In a model of liver fibrosis (CCl4-induction), mice were treated with Short-NC or Short-130 (n = 8/10 per group). Short-130 delivery (n = 8 per group; A) and activity (n = 5 per group; (B) were confirmed. Short-130 decreased fibrosis, as assessed by α–SMA and collagen staining (C), as well as Metavir score (D). By in situ stain (C), Short-130 decreased vascular YAP nuclear localization and increased Pparγ and Lrp8. Short-130 also decreased transcript expression of Ctgf, collagen isoforms, and Lox (E) as well as decreased collagen deposition and collagen crosslinking (F). Data are expressed as mean ± SEM (*P < 0.05; **P < 0.01).
Figure 6
Figure 6. miR-130/301 inhibition ameliorates pulmonary fibrosis.

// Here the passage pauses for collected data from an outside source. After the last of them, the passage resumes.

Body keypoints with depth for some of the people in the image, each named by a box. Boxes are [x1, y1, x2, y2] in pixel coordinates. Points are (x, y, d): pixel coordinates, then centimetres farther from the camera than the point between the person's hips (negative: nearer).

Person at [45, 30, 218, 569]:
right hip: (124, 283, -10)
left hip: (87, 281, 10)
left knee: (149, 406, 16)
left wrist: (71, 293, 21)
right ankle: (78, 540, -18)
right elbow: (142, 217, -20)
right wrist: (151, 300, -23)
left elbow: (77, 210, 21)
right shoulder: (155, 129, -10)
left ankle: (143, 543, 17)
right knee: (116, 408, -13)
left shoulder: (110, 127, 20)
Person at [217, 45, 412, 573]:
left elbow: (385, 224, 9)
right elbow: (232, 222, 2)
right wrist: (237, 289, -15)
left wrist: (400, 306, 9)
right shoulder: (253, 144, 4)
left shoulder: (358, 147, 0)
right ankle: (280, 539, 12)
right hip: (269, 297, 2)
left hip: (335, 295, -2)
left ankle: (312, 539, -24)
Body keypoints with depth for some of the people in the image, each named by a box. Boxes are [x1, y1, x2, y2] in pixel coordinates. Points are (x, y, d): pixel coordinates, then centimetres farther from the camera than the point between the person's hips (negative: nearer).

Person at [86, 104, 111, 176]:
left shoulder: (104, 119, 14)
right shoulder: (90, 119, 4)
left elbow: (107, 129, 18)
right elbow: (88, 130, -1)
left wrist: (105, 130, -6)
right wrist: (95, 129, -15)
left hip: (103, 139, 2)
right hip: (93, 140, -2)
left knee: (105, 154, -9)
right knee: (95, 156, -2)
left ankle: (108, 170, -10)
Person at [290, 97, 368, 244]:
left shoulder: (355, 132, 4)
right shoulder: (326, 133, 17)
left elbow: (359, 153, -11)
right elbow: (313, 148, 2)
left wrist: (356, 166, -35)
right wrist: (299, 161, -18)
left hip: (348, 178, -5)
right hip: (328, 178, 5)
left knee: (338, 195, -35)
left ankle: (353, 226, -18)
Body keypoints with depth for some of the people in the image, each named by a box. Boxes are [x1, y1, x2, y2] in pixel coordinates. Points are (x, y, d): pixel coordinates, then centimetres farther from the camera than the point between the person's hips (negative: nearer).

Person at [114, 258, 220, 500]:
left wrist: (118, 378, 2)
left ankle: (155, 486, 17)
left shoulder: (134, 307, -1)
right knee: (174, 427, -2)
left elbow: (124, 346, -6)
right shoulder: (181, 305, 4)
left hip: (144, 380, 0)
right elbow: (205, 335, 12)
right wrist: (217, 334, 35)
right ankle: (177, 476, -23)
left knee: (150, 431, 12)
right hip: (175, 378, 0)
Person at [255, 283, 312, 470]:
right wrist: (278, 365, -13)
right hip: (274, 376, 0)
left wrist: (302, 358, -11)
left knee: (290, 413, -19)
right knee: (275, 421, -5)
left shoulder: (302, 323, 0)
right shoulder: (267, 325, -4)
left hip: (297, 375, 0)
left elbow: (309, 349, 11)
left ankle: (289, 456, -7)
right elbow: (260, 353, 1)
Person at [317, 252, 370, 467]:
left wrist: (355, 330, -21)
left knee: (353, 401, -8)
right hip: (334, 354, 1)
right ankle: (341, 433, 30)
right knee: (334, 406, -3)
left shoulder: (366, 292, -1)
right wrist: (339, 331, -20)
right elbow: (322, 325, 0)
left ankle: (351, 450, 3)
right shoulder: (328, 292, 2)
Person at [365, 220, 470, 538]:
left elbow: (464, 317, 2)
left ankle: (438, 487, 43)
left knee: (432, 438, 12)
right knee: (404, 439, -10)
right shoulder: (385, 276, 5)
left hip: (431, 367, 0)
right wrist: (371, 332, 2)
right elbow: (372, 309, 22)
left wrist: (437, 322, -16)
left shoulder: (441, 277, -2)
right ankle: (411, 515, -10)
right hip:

In a model of lung fibrosis (bleomycin-induction), mice were treated with control (Short-NC) or miR-130/301 inhibitor (Short-130) (n = 8/10 per group). Short-130 delivery (n = 8 per group; (A) and activity (n = 5 per group; (B) were confirmed. Short-130 decreased fibrosis, as assessed by α–SMA and collagen staining (C), as well as Ashcroft score (D). By in situ stain (C), Short-130 decreased vascular YAP nuclear localization and increased Pparγ and Lrp8. Short-130 also decreased transcript expression of Ctgf, collagen isoforms, and Lox (E) as well as decreased collagen deposition and collagen crosslinking (F). Data are expressed as mean ± SEM (*P < 0.05; **P < 0.01).
Figure 7
Figure 7. Pharmacological activation of APOE with LXR agonist GW3965 ameliorates pulmonary fibrosis.
In a model of lung fibrosis (bleomycin exposure), mice were treated with the LXR agonist GW3965 or control (n = 6 per group) via dietary intake (100 mg/kg). GW3965 ameliorated the degree of lung fibrosis as quantified by α-SMA labeling (A) and Aschcroft score (B). Picrosirius Red stain and in situ staining of mouse lung (A) demonstrated that GW3965 blunted bleomycin-mediated increases of collagen crosslinking and YAP, as well as decreased of Lrp8 and Ppar γ expression. C) By RT-qPCR, Ctgf, collagen isoforms, and Lox were increased in diseased lung (bleomycin), but GW3965 reduced such increased expression. (D) Unifying model of the central role of the YAP/TAZ-miR-130/301 circuit in control of ECM plasticity across related diseases. Data are expressed as mean ± SEM (*P < 0.05; **P < 0.01).